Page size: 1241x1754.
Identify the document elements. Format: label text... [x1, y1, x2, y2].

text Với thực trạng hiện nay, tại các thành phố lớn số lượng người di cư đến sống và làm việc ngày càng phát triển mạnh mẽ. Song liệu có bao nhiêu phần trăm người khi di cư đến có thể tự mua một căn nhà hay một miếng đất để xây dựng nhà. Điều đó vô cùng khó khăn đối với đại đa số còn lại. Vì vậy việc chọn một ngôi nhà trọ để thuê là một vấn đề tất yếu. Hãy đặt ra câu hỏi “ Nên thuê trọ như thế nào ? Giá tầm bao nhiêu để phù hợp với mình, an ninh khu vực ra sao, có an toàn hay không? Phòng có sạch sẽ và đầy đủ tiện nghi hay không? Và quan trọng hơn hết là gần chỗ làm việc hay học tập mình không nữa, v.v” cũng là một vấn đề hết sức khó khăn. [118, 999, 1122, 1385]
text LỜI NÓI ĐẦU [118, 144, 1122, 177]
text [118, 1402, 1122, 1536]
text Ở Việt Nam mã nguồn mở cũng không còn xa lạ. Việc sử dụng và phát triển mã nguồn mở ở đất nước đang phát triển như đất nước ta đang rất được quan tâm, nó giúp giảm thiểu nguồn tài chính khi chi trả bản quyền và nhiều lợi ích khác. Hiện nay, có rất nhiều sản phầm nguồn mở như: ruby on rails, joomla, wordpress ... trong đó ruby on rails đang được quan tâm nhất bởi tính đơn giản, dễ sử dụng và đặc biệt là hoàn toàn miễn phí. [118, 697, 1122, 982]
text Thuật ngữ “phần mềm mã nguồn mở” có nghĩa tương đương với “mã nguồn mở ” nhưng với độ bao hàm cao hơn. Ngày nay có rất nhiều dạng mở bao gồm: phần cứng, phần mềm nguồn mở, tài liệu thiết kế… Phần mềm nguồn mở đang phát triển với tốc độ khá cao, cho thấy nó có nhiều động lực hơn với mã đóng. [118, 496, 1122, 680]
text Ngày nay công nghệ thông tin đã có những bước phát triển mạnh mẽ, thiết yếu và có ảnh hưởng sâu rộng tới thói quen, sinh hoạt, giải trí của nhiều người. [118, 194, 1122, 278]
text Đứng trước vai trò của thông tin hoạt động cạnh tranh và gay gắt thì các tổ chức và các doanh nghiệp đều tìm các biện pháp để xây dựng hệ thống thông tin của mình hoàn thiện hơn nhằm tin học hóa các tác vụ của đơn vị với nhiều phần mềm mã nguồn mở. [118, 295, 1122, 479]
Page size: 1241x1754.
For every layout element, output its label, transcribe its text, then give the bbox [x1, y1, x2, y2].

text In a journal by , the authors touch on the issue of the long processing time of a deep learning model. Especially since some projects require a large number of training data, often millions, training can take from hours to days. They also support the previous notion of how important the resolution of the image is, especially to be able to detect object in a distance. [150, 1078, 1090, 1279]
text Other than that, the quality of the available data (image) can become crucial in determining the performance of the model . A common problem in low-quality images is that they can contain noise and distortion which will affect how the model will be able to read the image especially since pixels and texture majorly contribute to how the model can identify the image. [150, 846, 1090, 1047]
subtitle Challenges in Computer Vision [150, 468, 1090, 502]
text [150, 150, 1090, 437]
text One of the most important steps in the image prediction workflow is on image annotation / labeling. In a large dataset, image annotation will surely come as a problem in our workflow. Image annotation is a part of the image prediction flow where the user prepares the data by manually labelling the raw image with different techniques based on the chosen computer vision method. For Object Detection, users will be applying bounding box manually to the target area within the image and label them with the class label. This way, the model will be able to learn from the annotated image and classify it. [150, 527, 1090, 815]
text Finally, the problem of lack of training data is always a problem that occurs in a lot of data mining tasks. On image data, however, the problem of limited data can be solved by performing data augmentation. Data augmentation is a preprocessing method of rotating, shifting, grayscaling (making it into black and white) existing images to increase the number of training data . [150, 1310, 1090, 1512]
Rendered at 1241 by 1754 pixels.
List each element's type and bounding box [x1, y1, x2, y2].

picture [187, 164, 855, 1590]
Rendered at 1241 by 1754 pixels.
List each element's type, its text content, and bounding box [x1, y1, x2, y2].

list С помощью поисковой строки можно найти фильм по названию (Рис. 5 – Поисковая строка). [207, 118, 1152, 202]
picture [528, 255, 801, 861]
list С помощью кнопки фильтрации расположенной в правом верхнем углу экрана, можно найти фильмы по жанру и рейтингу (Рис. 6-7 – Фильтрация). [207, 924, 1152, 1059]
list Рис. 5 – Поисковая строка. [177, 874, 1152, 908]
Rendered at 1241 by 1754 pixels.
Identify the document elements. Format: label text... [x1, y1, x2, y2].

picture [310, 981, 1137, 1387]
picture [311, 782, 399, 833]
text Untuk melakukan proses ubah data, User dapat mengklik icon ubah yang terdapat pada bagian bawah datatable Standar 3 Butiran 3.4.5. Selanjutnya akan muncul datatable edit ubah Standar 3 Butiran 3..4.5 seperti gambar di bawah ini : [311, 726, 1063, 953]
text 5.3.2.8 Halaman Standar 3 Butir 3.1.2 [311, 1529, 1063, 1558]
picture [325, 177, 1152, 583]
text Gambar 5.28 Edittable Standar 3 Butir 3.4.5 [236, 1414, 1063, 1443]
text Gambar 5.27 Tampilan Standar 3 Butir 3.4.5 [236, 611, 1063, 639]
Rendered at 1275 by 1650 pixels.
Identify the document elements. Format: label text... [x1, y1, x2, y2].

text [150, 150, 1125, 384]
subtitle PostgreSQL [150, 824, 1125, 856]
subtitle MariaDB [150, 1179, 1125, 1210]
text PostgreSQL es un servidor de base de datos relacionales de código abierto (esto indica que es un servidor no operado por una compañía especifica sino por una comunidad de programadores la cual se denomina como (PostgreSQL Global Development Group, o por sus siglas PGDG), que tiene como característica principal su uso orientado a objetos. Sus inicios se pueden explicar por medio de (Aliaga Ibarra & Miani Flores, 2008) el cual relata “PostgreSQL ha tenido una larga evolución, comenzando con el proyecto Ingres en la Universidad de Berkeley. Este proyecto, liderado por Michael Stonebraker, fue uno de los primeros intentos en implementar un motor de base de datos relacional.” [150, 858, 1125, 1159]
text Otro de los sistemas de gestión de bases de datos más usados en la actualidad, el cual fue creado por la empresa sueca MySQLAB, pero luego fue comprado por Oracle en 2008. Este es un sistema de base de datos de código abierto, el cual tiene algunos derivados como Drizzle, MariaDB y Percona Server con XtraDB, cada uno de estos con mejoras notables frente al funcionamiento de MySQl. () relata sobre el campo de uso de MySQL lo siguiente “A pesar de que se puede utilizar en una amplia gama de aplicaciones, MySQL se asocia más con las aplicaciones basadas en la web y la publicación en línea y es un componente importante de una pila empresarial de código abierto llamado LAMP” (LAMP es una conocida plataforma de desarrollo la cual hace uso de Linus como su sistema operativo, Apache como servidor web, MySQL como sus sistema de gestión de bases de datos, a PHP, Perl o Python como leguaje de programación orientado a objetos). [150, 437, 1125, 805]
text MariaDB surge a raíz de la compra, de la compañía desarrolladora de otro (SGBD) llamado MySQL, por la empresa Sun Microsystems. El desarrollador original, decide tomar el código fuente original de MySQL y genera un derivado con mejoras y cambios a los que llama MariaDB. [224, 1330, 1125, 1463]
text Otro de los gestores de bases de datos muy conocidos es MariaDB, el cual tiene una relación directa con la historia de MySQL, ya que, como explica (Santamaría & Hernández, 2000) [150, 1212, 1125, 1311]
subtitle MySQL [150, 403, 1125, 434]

#### Exercise details
Copy each line above that contains the word "PostgreSQL".

#### Answer to the problem
subtitle PostgreSQL [150, 824, 1125, 856]
text PostgreSQL es un servidor de base de datos relacionales de código abierto (esto indica que es un servidor no operado por una compañía especifica sino por una comunidad de programadores la cual se denomina como (PostgreSQL Global Development Group, o por sus siglas PGDG), que tiene como característica principal su uso orientado a objetos. Sus inicios se pueden explicar por medio de (Aliaga Ibarra & Miani Flores, 2008) el cual relata “PostgreSQL ha tenido una larga evolución, comenzando con el proyecto Ingres en la Universidad de Berkeley. Este proyecto, liderado por Michael Stonebraker, fue uno de los primeros intentos en implementar un motor de base de datos relacional.” [150, 858, 1125, 1159]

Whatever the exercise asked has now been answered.